Children deficient in vitamin D can be at increased risk of developing rickets, a condition that causes pain and soft and weak bones, and adults can be at increased risk of developing bone pain caused by osteomalacia.
But these complications can be avoided by spotting the symptoms of vitamin D deficiency.
One of the more common signs of the condition to be wary of is a sweaty head, according to Holland & Barrett.
Excessive sweating is common and can affect the whole body or certain areas.
It’s also considered very normal, as its the body’s way of cooling itself down when it’s too hot.
But excessive sweating, also referred to as hyperhidrosis, could also signal a lack of vitamin D.
The high street health store explains: “Studies have shown that vitamin D deficiency can contribute to an impaired immune system, making it more difficult to fight infections.
“Vitamin D receptors in our brains help brain cells receive and understand chemical signals – a lack of vitamin D is likely to affect the way our brain communicates.
“A common sign of vitamin D deficiency is a sweaty scalp (this is one reason newborn babies are monitored for head sweats).
“A sweaty scalp could be an early sign of vitamin D deficiency.”
Other symptoms of vitamin D deficiency
Other signs of the condition are outlined by Bupa.
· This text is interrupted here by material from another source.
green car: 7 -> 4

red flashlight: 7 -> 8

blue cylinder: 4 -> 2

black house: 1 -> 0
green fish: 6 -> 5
They include:
- Muscle ache
- Poor bone and tooth health
- Constant colds
People at risk of vitamin D deficiency
Certain groups of people risk not getting enough vitamin D from sunlight because they have very little or no sunshine exposure.
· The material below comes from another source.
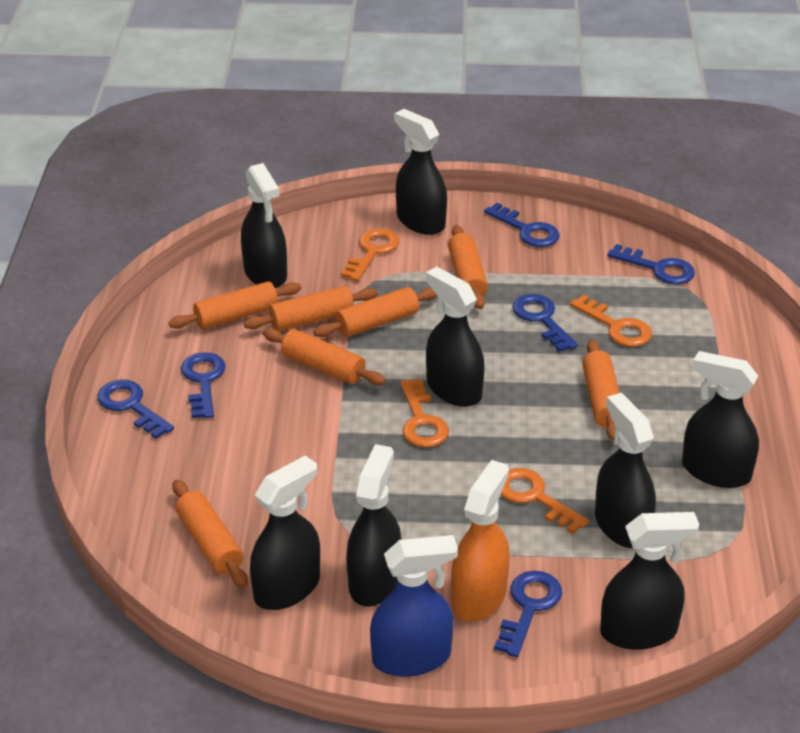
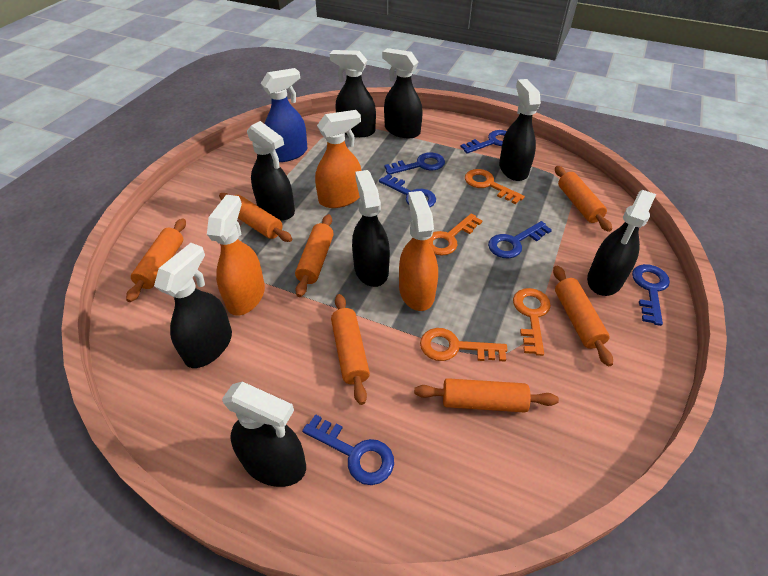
orange spray bottle: 1 -> 3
According to the Department of Health, these groups include people that:
- Aren’t often outdoors – for example a person who is frail or housebound
- Are in an institution like a care home
- Usually wear clothes that cover up most of the skin when outdoors
- Have dark skin – for example people with an African, African-Caribbean or south Asian background
How to avoid vitamin D deficiency
A small number of foods contain some vitamin D, so it may be worth including these in your diet during the autumn and winter months.
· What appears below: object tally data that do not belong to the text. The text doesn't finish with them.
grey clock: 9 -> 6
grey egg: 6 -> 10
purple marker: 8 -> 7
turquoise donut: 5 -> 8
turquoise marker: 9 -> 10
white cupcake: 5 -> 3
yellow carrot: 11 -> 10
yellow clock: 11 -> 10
The NHS says food sources include:
- Oily fish – such as salmon, sardines, herring and mackerel
- Red meat
- Egg yolks
- Fortified foods – such as most fat spread and some breakfast cereals
But it can be difficult to get enough vitamin D from food alone, so people should consider taking a daily supplement containing 10 micrograms.
The NHS advises: “You can buy vitamin D supplements or vitamin drops containing vitamin D (for under 5s) at most pharmacies and supermarkets.”